2010-03-24 23:05:41 

 Commentaire Maeglin, exercice n°73Détails
Ta préface est somptueuse! Ecrite dans un style à la fois concis et flamboyant, intellectuel et passionné, c'est en même temps une leçon de vocabulaire et une envolée culturelle qui laisse le lecteur ignare perplexe et le lecteur cultivé émoustillé d'une ivresse jubilatoire...
Ah, "la suffisance symbolique", que c'est bien trouvé! Et l'image du danseur sur la braise...
Entre les lignes, on croit revoir Molière, funambule génial, en équilibre instable entre son besoin de subventions et son envie de dire ce qu'il pense, auteur intrépide et acteur bienheureux qui réalisa le rêve de tout comédien, mourir sur scène...

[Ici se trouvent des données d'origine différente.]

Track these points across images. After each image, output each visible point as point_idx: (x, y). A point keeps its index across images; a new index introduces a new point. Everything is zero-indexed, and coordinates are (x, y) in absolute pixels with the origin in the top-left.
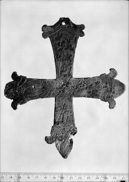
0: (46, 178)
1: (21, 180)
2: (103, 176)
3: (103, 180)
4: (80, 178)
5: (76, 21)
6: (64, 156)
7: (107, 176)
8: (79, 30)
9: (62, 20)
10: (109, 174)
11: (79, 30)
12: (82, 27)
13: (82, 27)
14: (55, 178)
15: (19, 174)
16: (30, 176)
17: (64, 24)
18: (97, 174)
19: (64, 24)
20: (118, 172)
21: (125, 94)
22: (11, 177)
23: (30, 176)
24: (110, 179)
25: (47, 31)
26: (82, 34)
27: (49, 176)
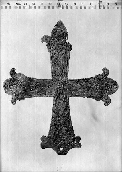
0: (74, 4)
1: (57, 2)
2: (20, 5)
3: (20, 2)
4: (42, 4)
5: (50, 151)
6: (60, 25)
7: (16, 5)
8: (46, 143)
9: (64, 153)
10: (15, 7)
11: (46, 143)
12: (43, 146)
13: (43, 146)
14: (66, 4)
15: (59, 7)
16: (89, 5)
17: (61, 149)
18: (25, 7)
19: (61, 149)
20: (30, 9)
21: (4, 79)
22: (25, 4)
23: (89, 5)
24: (13, 3)
25: (76, 142)
26: (43, 138)
27: (88, 6)
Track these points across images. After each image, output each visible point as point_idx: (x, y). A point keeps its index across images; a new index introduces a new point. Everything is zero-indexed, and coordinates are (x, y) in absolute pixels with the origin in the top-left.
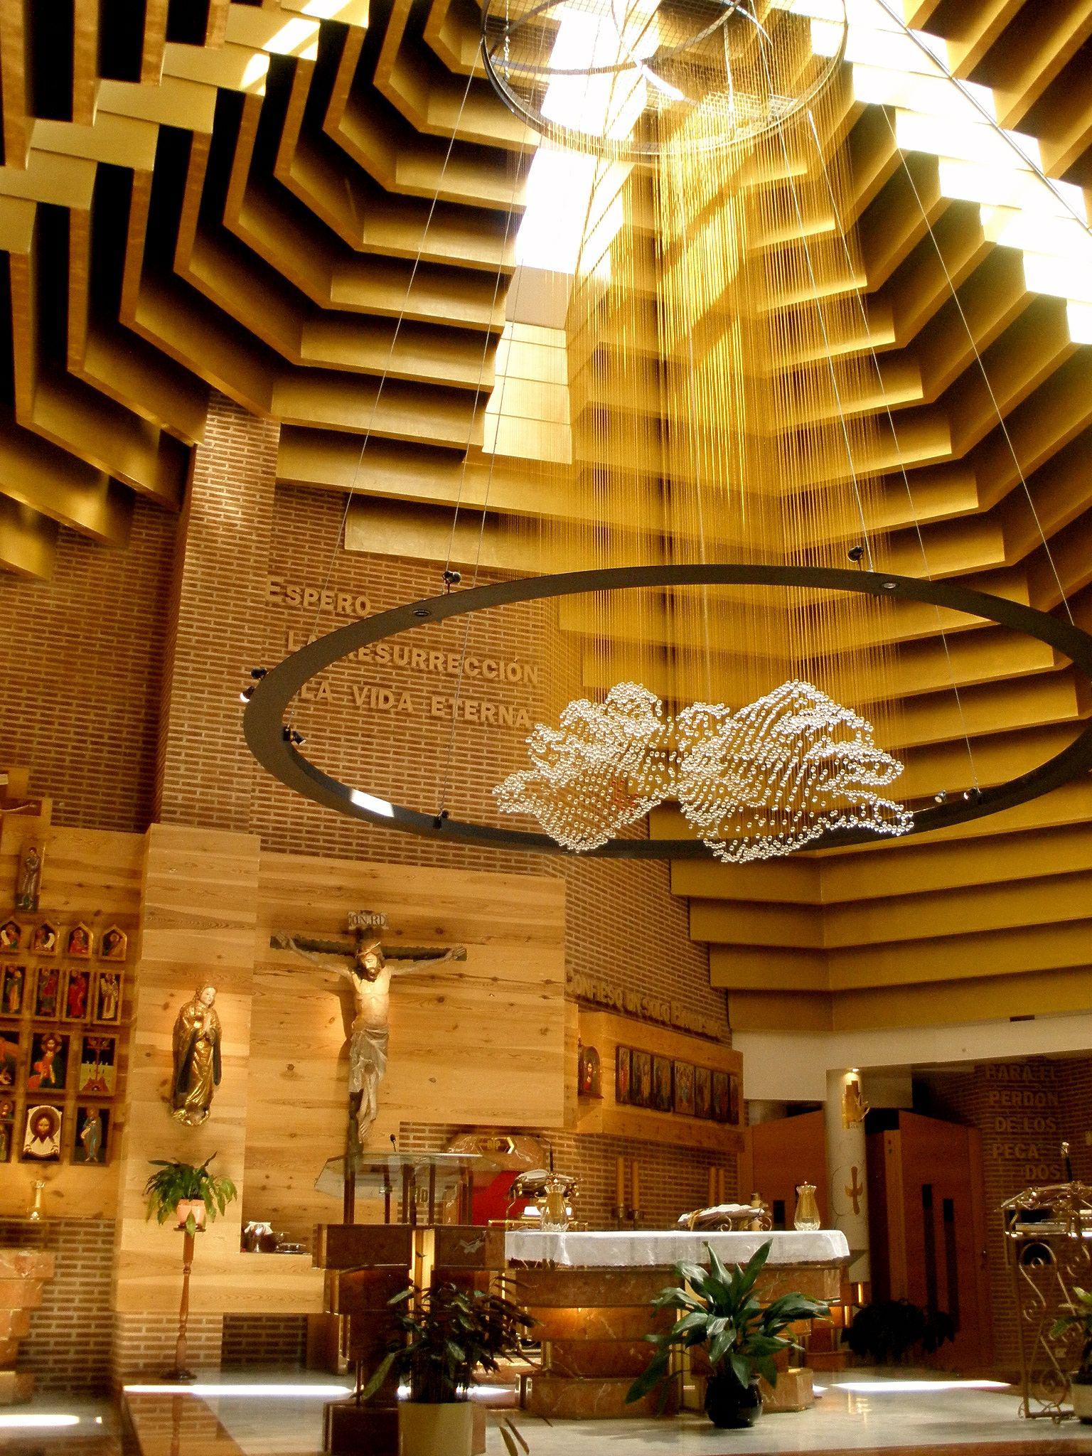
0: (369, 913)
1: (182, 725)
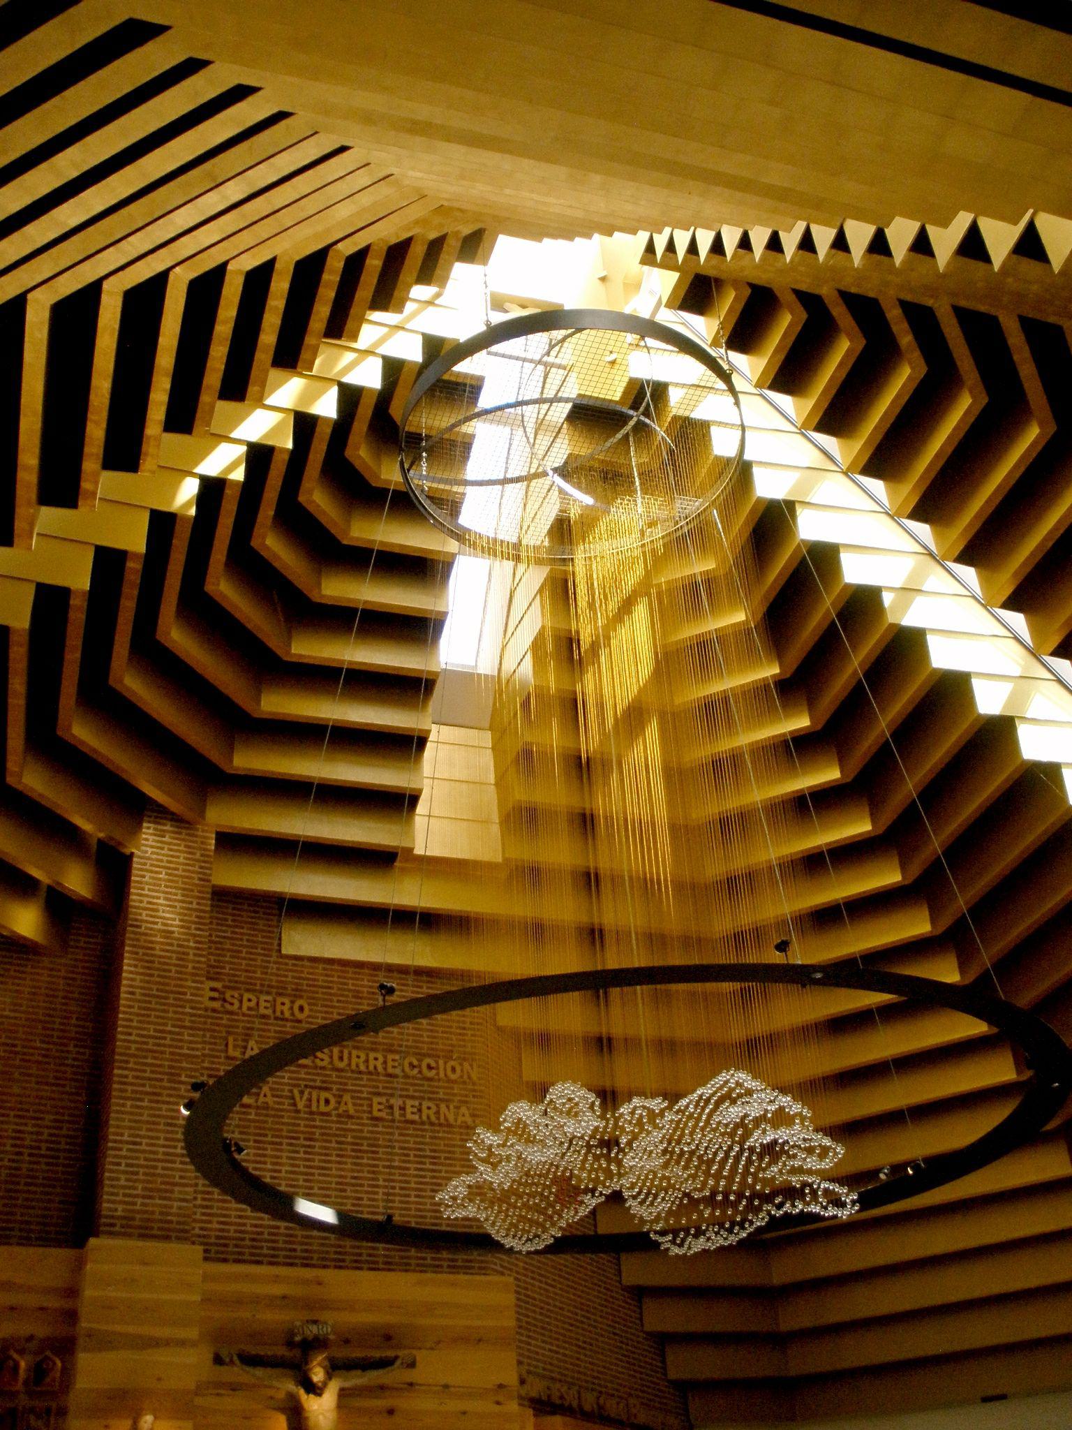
0: (315, 1322)
1: (122, 1135)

On imagine mal un style d'une telle densité dans un roman. Le lecteur arriverait-il à le supporter, tant la concentration requise est grande pour apprécier chaque allusion et chaque nuance? Mais dans une nouvelle d'une dizaine de pages, ce serait une oeuvre époustouflante, décoiffante, dont on sortirait comme après une plongée en apnée, émerveillé, épuisé, repu... Si je possédais un tel talent, je le travaillerais, je m'en servirais, ou plutôt je le servirais avec abnégation!
Essaie d'y penser. Comme tous les gens doués, le travail te répugne. Je t'en veux pour ça, parce que c'est une insulte au pauvre monde qui ne peut pas aligner deux phrases. Et aussi parce que tu nous prives, nous les lecteurs avides de littérature, d'un moment exceptionnel. De quoi as-tu peur? Le talent, tu l'as! J'en connais qui vendraient leur âme pour en avoir le quart! N'attends pas que la sénilité te prive de tes ressources, c'est maintenant qu'il te faut donner le meilleur de toi-même. Ne sois pas égoïste: tu peux donner plus que ça!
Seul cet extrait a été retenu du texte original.